London prices buck national UK downtrend

LONDON home sellers increased asking prices for a third month in November as the city's wealthiest areas continued to lure overseas buyers, Rightmove Plc said yesterday.

Prices in the United Kingdom capital increased 1.2 percent to an average 483,709 pounds (US$769,600), the operator of Britain's biggest property website said in a report. Properties in the city's nine most expensive districts - where average prices exceed 600,000 pounds - surged 3.4 percent. Nationally, values fell 2.6 percent.

"The prime central London property market continues to attract wealthy foreign buyers," said Miles Shipside, commercial director of Rightmove. "This is especially true in the international property hot spots of the City of Westminster, where a Mayfair or Belgravia address is a prerequisite for the world's wealthiest.
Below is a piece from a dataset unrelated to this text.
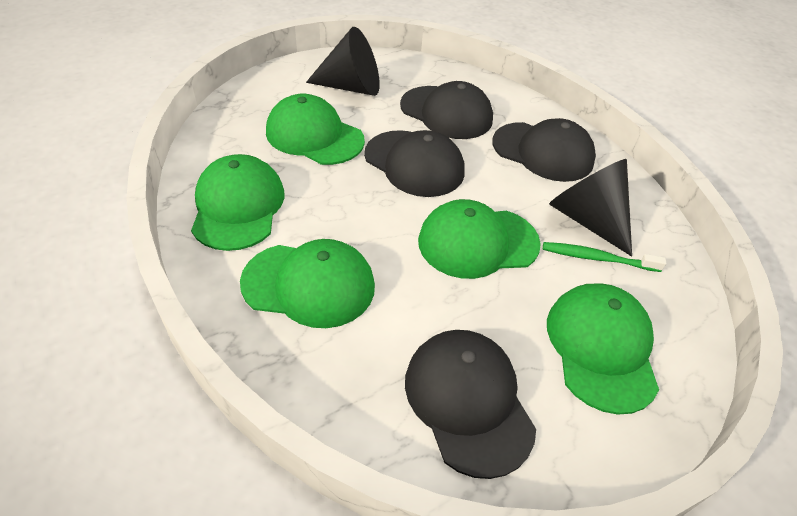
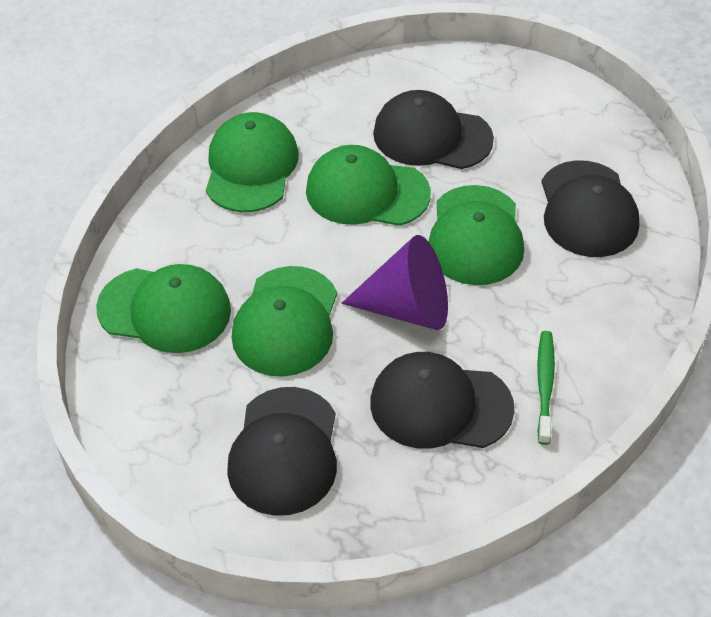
black cone: 2 -> 0
purple cone: 0 -> 1

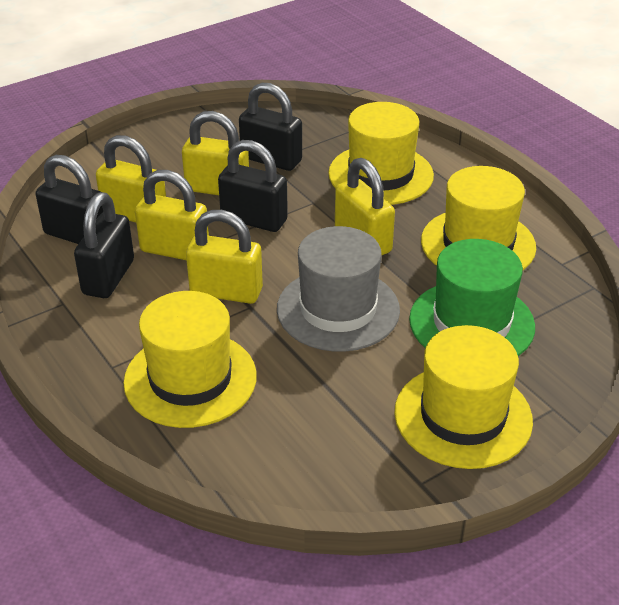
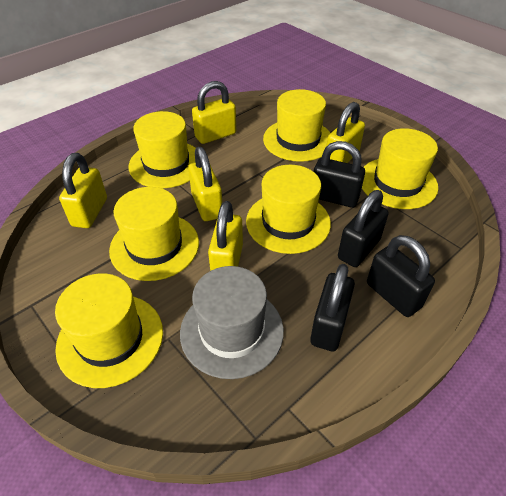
green hat: 1 -> 0
yellow hat: 4 -> 6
The best of London is increasingly in 'international only' reach."

London's most expensive districts are attracting buyers looking for safer investments, and luxury-home values are now 16 percent higher than their previous peak in March 2008, according to property consultant firm Knight Frank LLP. International buyers accounted for 41 percent of London houses bought for at least 1 million pounds in September.

London continues to buck the trend nationally, according to Rightmove's data. The decline in asking prices in England and Wales this month was the biggest in almost a year and left the average at 236,761 pounds. From a year earlier, national prices were up 2 percent versus an 8.8 percent gain in London.

"There's a two-speed market" and it "remains patchy," Shipside said.

The property market may be supported next year by the Bank of England's Funding for Lending program, aimed at boosting credit availability. Still, with jobless claims rising and signs emerging that the economy may contract this quarter, consumer confidence remains subdued. Governor Mervyn King offered a downbeat assessment of the economy last week, saying the outlook remains "challenging".